Saturday, October 19, 2013

eye of the buck




 






eye of the buck
opening slowly from inside
its prickly pod

When I was growing up, we lived for some years in Ohio, the Buckeye State. The lawn behind our house sloped down to a woods that bordered old railroad tracks. A short walk down the tracks was the "bum's house," an abandoned concrete shell with empty windows, the walls covered with graffiti, and on the floor a blackened spot from cooking fires.
          We had our own fire pit in our little parcel of the woods, surrounded by logs for sitting around the fire at night, watching the orange sparks fly up from the flames to join the stars peaking through the tree canopy, roasting marshmallows for s'mores and telling tall tales. Sometimes we threw buckeyes in the fire, daring each other to eat the roasted nuts. We saw squirrels eating the raw nuts, but they knew how to chew through the pink outer layer, which is very bitter, to the white inner heart. Once, I tried doing what I heard that the Native Americans did, roasting, mashing and grinding the seeds into a meal which for porridge, but it was not very satisfying.
          During the afternoons and on weekends we ran around in our woods playing games. One of our favorites involved buckeyes. The equipment was simple, but took some time to construct. In early autumn, when the buckeye trees dropped their seed pods, the greenish-gold, leathery husks would split open, revealing one or sometimes two glossy, chestnut brown seeds with a pale circular "eye" that looks like the eye of a buck. Everyone carried a favorite buckeye for good luck, and just for the marvelous feel of the smooth orb.

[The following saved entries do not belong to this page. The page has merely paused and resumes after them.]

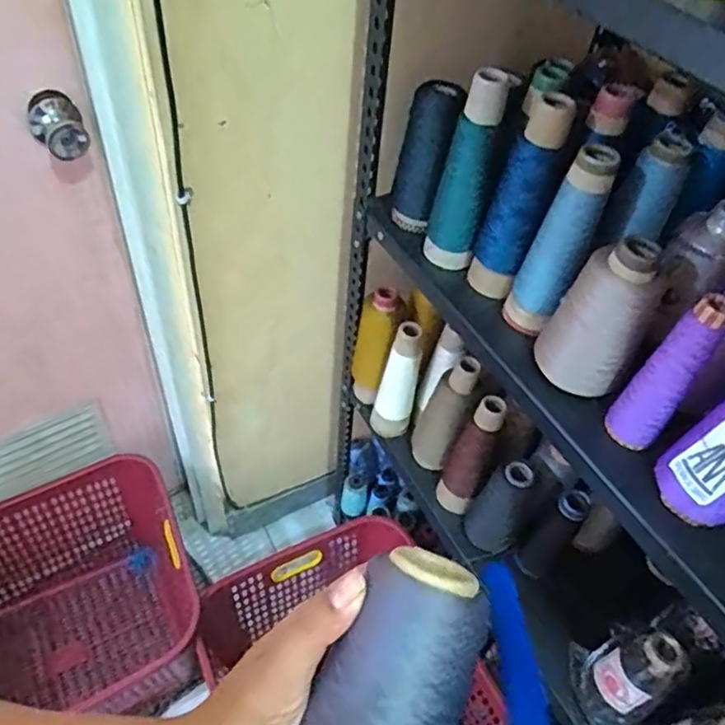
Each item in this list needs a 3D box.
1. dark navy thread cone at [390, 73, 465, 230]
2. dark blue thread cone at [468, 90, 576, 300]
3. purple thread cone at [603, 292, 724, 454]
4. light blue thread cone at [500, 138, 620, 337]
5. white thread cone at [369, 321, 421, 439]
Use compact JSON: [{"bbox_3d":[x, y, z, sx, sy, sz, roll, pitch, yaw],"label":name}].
[{"bbox_3d":[0.074,-0.247,0.765,0.059,0.176,0.049,8,49,0],"label":"dark navy thread cone"},{"bbox_3d":[0.172,-0.176,0.692,0.060,0.225,0.060,25,51,14],"label":"dark blue thread cone"},{"bbox_3d":[0.275,0.013,0.567,0.047,0.170,0.040,34,54,21],"label":"purple thread cone"},{"bbox_3d":[0.198,-0.114,0.648,0.060,0.208,0.065,23,51,13],"label":"light blue thread cone"},{"bbox_3d":[0.055,0.036,0.992,0.060,0.229,0.050,-4,50,-10],"label":"white thread cone"}]

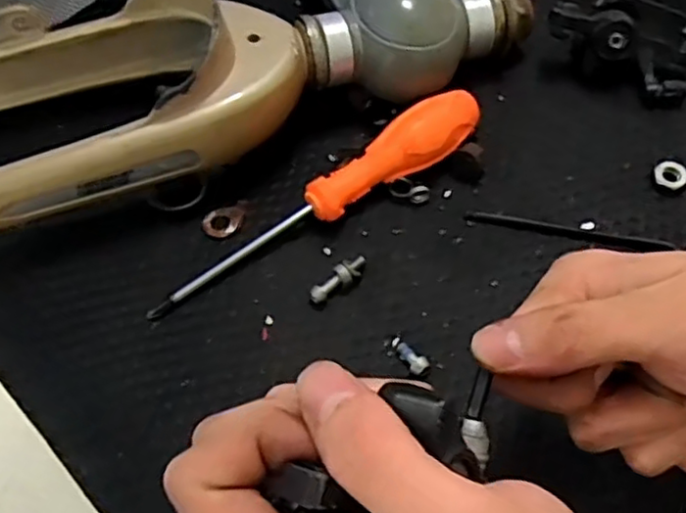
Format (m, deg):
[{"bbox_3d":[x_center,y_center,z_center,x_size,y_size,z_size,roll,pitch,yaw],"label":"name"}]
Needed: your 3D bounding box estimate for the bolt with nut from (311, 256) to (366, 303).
[{"bbox_3d":[-0.002,0.011,0.337,0.034,0.008,0.010,-39,71,-19],"label":"bolt with nut"}]

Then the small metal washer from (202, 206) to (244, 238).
[{"bbox_3d":[-0.063,-0.019,0.354,0.020,0.004,0.019,17,66,7],"label":"small metal washer"}]

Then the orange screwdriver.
[{"bbox_3d":[-0.007,-0.029,0.344,0.193,0.023,0.028,-34,70,-17],"label":"orange screwdriver"}]

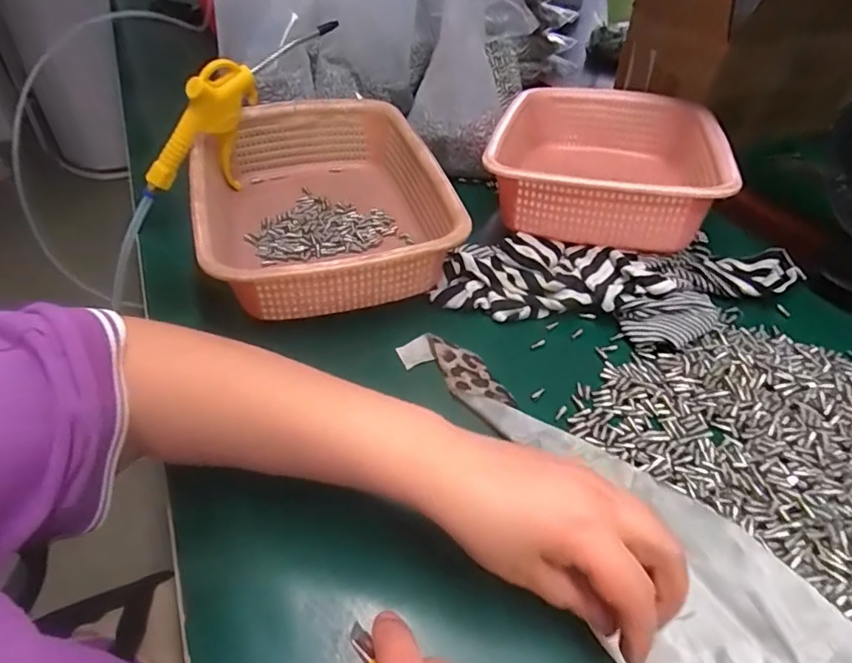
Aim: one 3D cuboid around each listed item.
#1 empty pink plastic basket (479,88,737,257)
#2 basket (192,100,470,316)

But for this game you searched for the biggest buckeye you could find, through which you drilled a hole and tied one end of a long string through the hole.
          The game consisted of two kids bashing their buckeyes together with the goal of breaking the other buckeye. If you did, you got to add that "coup" to your buckeye. If you broke a buckeye that already had a total coup of seven, then you got to add seven strikes to your buckeye. It took a good deal of mind-body coordination to get two flying objects to connect, and we learned from experience about momentum, velocity, vectors and what happens when two bodies collide. Sometimes the collision involved the other person's arm or hand, but that strike didn't count and could result in your friend holding a strike against you, which was another kind of lesson.
          I still like to collect buckeyes in the fall, but now I leave them in their shells and put them in a bowl on the dining table so I can watch the spiny husks slowly open like eyelids, revealing shiny dark brown eyes.